Segundo o Procon-SP, é possível solicitar desconto na conta de luz pelo período sem fornecimento, bem como reembolso por alimentos e medicamentos estragados e indenização por danos a aparelhos elétricos decorrentes de quedas ou oscilações de energia.
Ressarcimento após queda de energia
Para solicitar a reparação de prejuízos causados por interrupções no fornecimento de energia, é imprescindível que o consumidor comprove que o dano ocorreu em decorrência direta da falta de eletricidade. A reclamação deve ser formalizada junto à concessionária responsável pelo fornecimento na região, sendo responsabilidade da empresa demonstrar, caso queira negar a indenização, que o problema teve outra causa.
É recomendável que o consumidor reúna documentos e evidências detalhadas, como fotos do equipamento danificado, notas fiscais, comprovantes de aquisição e registros que indiquem o correto funcionamento do aparelho no momento da interrupção. Esses materiais são essenciais para instruir a solicitação e aumentar a chance de êxito na reparação.
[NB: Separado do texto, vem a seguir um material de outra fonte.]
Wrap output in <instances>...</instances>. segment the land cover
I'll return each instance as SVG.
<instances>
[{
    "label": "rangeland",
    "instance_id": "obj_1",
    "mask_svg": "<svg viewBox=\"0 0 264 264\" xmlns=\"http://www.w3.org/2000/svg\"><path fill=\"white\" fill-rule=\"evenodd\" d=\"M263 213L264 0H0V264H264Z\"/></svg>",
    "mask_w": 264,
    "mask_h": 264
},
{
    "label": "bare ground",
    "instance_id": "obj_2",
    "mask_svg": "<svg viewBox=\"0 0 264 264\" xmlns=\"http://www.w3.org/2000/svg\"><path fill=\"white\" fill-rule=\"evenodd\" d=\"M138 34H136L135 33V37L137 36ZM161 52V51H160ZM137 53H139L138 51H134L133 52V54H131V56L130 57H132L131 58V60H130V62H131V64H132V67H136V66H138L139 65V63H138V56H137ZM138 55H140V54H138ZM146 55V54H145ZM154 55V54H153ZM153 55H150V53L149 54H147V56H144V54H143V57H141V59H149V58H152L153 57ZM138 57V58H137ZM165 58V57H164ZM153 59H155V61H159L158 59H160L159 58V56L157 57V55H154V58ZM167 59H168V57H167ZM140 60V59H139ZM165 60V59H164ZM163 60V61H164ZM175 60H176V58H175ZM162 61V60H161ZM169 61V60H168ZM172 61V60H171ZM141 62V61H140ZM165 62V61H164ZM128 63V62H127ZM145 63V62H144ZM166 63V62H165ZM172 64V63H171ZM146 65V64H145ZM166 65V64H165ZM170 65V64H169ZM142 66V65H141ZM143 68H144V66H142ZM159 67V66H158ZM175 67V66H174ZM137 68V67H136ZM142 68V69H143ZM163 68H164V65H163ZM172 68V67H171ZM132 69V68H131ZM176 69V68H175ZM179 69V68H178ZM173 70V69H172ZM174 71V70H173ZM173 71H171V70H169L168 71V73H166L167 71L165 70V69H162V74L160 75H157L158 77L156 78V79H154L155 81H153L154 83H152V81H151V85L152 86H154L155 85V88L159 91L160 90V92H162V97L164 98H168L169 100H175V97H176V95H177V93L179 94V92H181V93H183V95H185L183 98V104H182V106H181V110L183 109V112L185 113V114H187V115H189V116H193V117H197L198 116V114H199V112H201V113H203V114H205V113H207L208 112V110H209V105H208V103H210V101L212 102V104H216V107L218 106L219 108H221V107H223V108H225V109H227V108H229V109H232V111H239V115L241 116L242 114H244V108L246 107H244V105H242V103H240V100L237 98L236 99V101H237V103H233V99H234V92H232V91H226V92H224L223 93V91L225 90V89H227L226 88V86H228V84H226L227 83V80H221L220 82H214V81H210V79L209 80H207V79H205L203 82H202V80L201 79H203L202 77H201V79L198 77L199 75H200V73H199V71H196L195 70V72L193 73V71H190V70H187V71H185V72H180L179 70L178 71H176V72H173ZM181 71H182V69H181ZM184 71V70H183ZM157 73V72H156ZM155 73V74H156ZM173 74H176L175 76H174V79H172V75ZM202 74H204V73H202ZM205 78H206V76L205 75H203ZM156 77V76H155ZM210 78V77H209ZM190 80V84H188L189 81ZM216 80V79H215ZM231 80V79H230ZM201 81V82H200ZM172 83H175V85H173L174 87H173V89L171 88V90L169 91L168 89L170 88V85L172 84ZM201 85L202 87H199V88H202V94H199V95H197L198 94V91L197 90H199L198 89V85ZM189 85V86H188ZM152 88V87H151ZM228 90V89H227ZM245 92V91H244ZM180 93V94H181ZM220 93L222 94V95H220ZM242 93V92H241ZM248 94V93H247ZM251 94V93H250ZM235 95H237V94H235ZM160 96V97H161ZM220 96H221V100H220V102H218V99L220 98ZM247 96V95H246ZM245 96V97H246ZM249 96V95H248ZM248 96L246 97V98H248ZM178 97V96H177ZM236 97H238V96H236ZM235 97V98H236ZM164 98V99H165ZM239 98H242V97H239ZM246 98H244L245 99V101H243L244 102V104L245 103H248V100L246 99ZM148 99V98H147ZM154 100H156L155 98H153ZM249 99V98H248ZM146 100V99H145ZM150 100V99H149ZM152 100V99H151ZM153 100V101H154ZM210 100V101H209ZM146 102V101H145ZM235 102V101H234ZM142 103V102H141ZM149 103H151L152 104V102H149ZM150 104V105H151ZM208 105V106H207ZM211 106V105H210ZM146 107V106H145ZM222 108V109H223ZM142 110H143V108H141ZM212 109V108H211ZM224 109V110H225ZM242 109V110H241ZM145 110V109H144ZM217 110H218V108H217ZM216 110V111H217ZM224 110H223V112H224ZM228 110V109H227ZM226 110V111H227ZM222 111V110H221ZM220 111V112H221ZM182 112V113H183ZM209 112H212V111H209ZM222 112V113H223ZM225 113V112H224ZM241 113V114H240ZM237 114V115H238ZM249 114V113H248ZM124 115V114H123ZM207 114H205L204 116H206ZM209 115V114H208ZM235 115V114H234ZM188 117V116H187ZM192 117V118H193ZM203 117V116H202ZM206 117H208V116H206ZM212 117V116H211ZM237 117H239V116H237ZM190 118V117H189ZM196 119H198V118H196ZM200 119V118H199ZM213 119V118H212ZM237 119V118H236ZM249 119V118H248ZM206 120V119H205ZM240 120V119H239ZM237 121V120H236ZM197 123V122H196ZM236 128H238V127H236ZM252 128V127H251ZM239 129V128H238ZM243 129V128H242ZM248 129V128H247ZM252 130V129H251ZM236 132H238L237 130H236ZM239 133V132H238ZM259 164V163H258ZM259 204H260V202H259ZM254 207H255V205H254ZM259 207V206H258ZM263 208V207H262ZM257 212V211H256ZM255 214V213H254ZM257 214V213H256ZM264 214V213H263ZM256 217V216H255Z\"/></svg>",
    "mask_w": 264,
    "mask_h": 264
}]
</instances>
Segundo a Resolução nº 1.000 da Aneel (2021), o consumidor deve fornecer informações específicas sobre o incidente, incluindo:
- a data e o horário exatos em que ocorreu a interrupção de energia;
- uma descrição detalhada do problema apresentado pelo equipamento;
- as características do aparelho, como marca, modelo e especificações relevantes;
- comprovação de compra ou posse do equipamento antes da data do ocorrido;
- uma declaração formal de que o equipamento estava corretamente conectado e que não houve qualquer tipo de adulteração ou modificação no aparelho ou em suas peças.
Prazos
O Código de Defesa do Consumidor prevê que a concessionária tem até 90 dias para responder, podendo consertar ou substituir o equipamento danificado. O ressarcimento pode ser solicitado em até cinco anos após o incidente.
A indenização também cobre aparelhos já reparados, mediante apresentação de dois orçamentos, laudo técnico e nota fiscal, sendo permitido realizar o conserto antes de pedir a compensação. Se o pedido for negado, o consumidor pode recorrer à Aneel, Procon, consumidor.gov ou à via judicial, sendo as reclamações administrativas geralmente mais rápidas, mas a ação judicial igualmente válida.